Documenting Food Insecurity: How One Palmetto Teacher Used Film to Spread Awareness

Katriona Page, Senior Copy Editor

South Florida may be known for its sunny weather and beautiful beaches, but in addition to white sands and blue skies, it is also the most food insecure region of the United States, according to the U.S. Census Bureau. Miami Palmetto Senior High School English teacher Alicia Edwards hopes to highlight this startling statistic and bring attention to the issue through her new documentary about food insecurity. 

“I’d like for people to understand what’s happening within cities, not just in Miami in particular, but in America in general,” Edwards said. “I think it’s important to shine a light on that.”

The documentary is one of three filmed for “Pass the Mic: Tell Our Stories,” a compilation of short documentaries about various community issues exacerbated by the pandemic: evictions, food insecurity and incarcerations. The project, presented by Oolite Arts and the Community Justice Project, matched filmmakers with Miami residents impacted by these problems.

“My background is as a broadcast journalist, but I was invited by Oolite Arts Foundation to make this film. I’ve never covered food insecurity specifically before, but [Oolite] was familiar with my work [as a broadcast journalist] and a few other projects that I’ve worked on in Miami,” Edwards said. 

As the director and producer, Edwards was responsible for hiring a camera crew, directing their shots and devising the angle of the story. She also worked closely with the editor, directing editing and sound production throughout the entire process. 

However, Edwards acknowledged some differences in creating a documentary versus writing a news story.

“Journalism, in general, just needs a soundbite or two lines that support your topic. Filmmaking is very different because you have to go back to the people time and time again and they have to be willing to receive you. Film requires that you spend much more time with the participants, and you really have to create relationships with them in order to get the best story,” Edwards said. “So I think that relationship-building is a really important component.”

Edwards was paired with the Village FREE(DGE), an organization that combats food insecurity in Miami through easily-accessible community refrigerators. The community fridges help feed Miami residents struggling to purchase their own food or make it to food drives. Edwards highlighted the fridge located in Liberty City, as well as the founder of the Village FREE(DGE), Sherina Jones.

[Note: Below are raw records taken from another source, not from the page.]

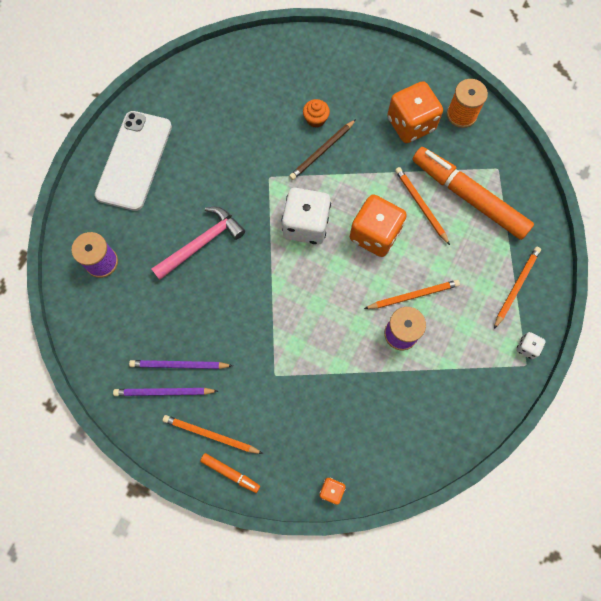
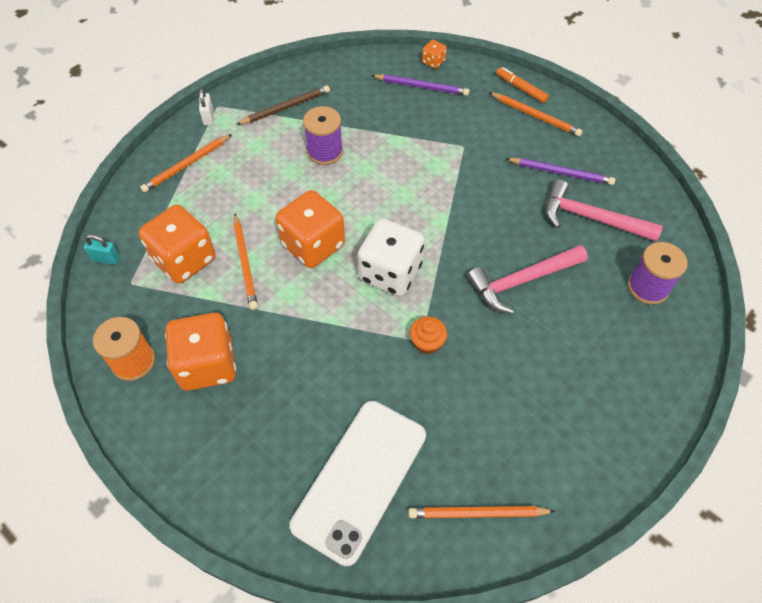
camera: 165 degrees left, 15 degrees down
(134, 160) = (604, 407): white phone -> white phone (360, 479)
(149, 319) = (591, 218): none -> pink hammer
(164, 392) = (579, 155): purple pencil -> purple pencil (421, 86)
(315, 119) = (334, 404): orange cupcake -> orange cupcake (427, 342)
(322, 151) = (340, 357): brown pencil -> brown pencil (286, 107)
(413, 295) = (297, 180): orange pencil -> orange pencil (477, 513)
(468, 197) = (184, 259): orange marker -> orange dice
(527, 347) = (208, 117): white dice -> white padlock
(528, 182) = (106, 259): none -> turquoise padlock

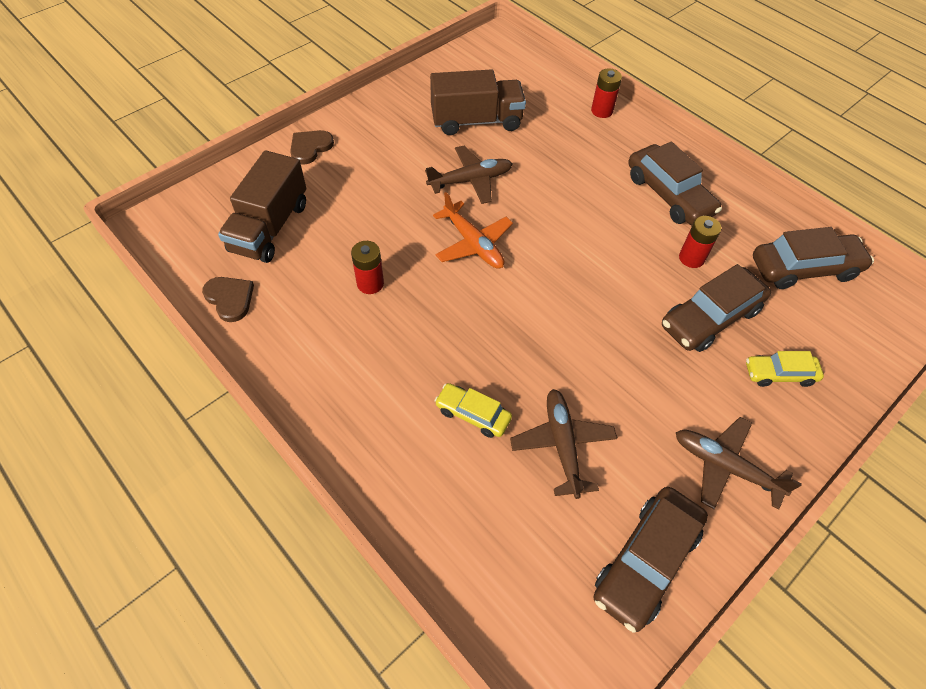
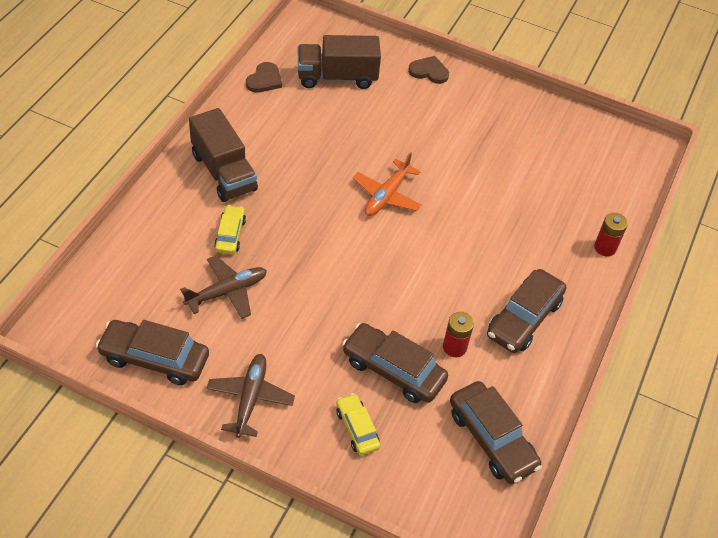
camera: 65 degrees right, 5 degrees down
(370, 283) = (315, 147): red battery -> none
(470, 180) = (454, 176): brown plane -> none
(476, 121) = (528, 162): brown truck -> brown truck (223, 172)

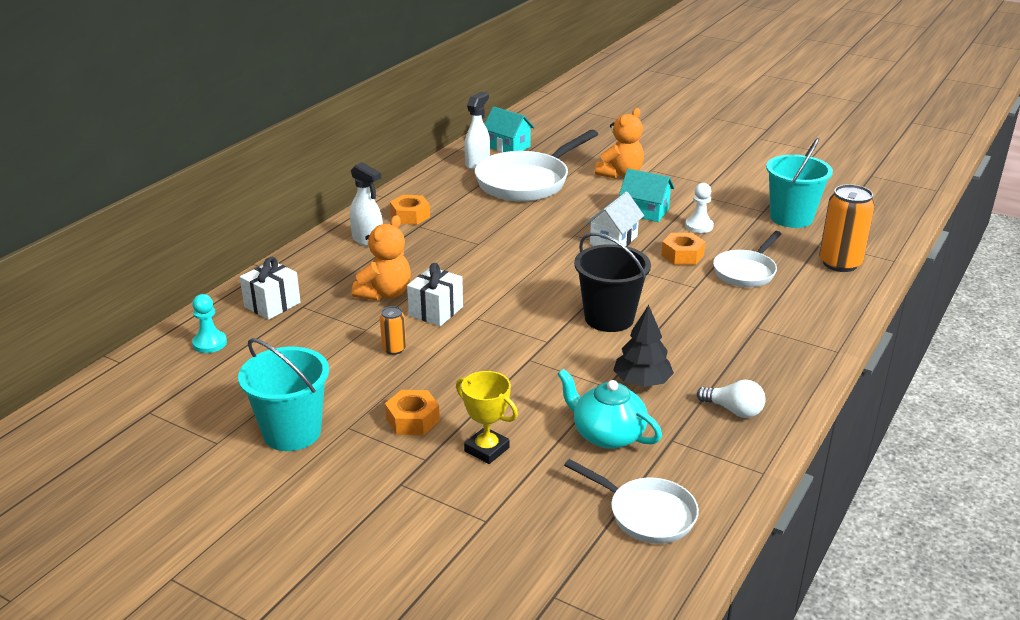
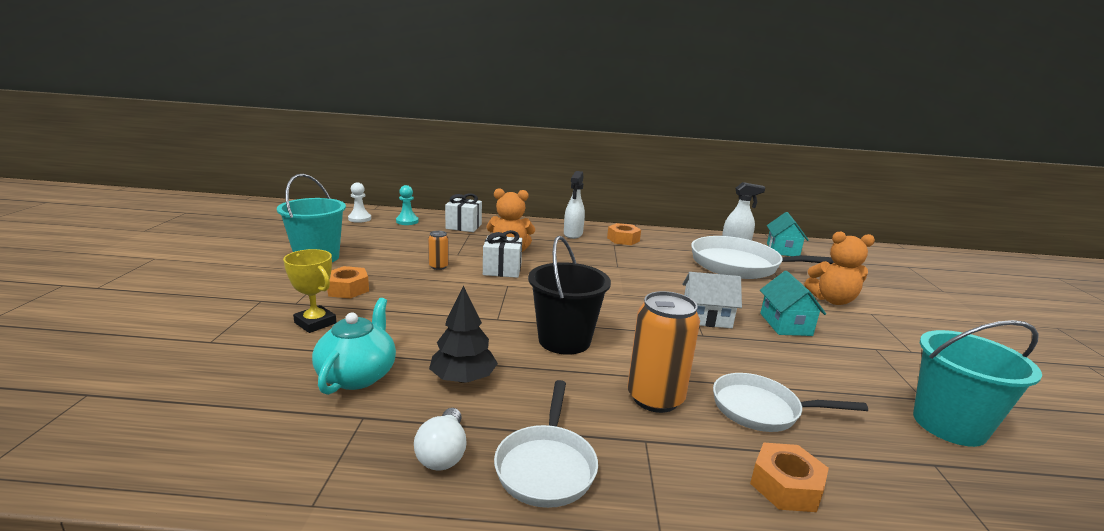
camera: 60 degrees right, 10 degrees down
(486, 449) = (315, 323): yellow trophy -> yellow trophy turned 60 degrees counterclockwise
(646, 514) = (218, 425): white pan -> white pan (546, 466)
(682, 255) = (734, 360): orange nut -> orange nut (786, 486)
(699, 226) = (810, 359): white pawn -> white pawn (359, 219)
(840, 263) = (907, 495): orange can -> orange can (655, 398)

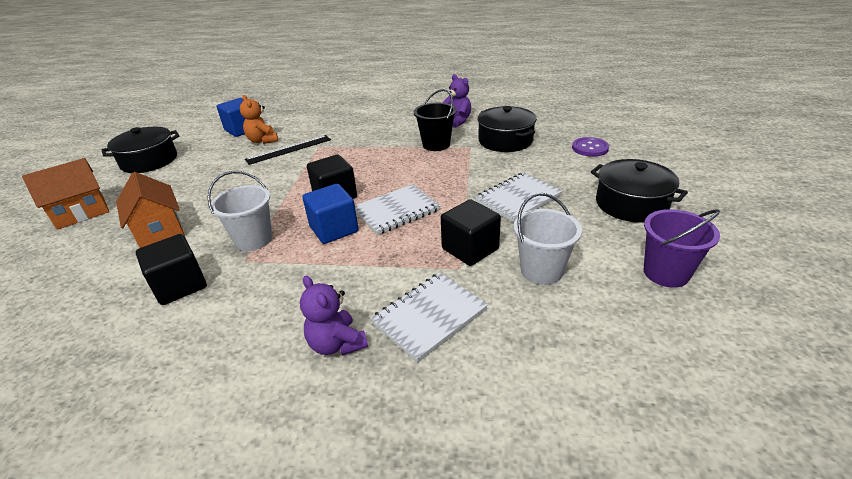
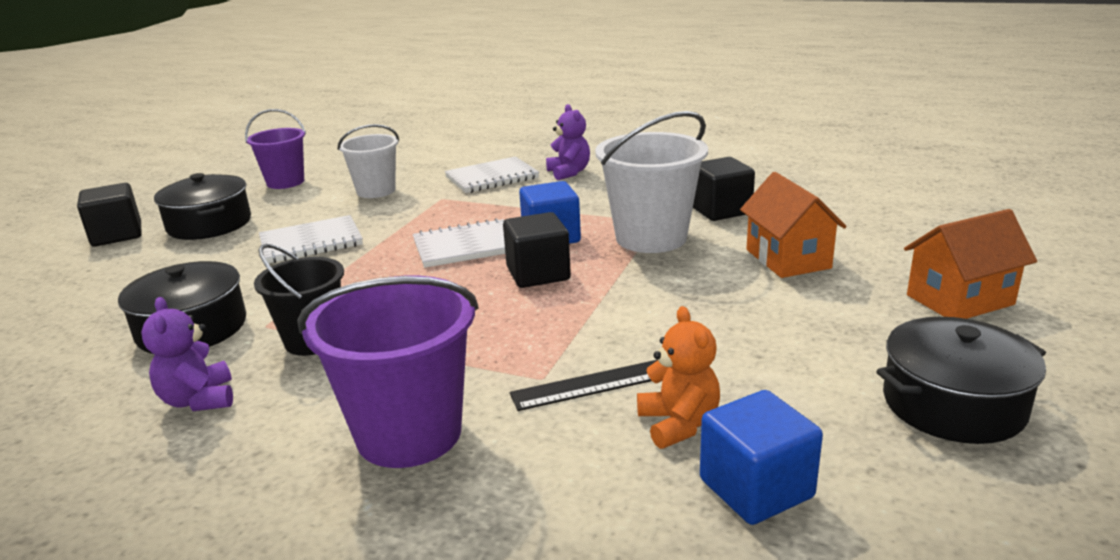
camera: 165 degrees left, 10 degrees down
(254, 239) = (651, 238): white bucket -> white bucket, size x1.55
(364, 125) = (409, 433): none -> purple bucket
(470, 249) = (418, 208): black cube -> black cube (117, 235)
(590, 148) = (105, 293): purple button -> none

“Following Sherina… was my favorite because she’s just such a selfless person. She just really is so concerned about her community. That’s always at the forefront of her mind and it was really inspiring to watch that,” Edwards said.

Even though “Pass the Mic” was live-streamed on Mar. 31 (and is currently being submitted to film festivals), Edwards still works to help the Village FREE(DGE)’s mission.

“I’ve continued to volunteer there and I’ve brought my family to volunteer there now. We’re very much in touch,” Edwards said. “I just hope that [my documentary] fundraises for this organization because it really is a fantastic organization.”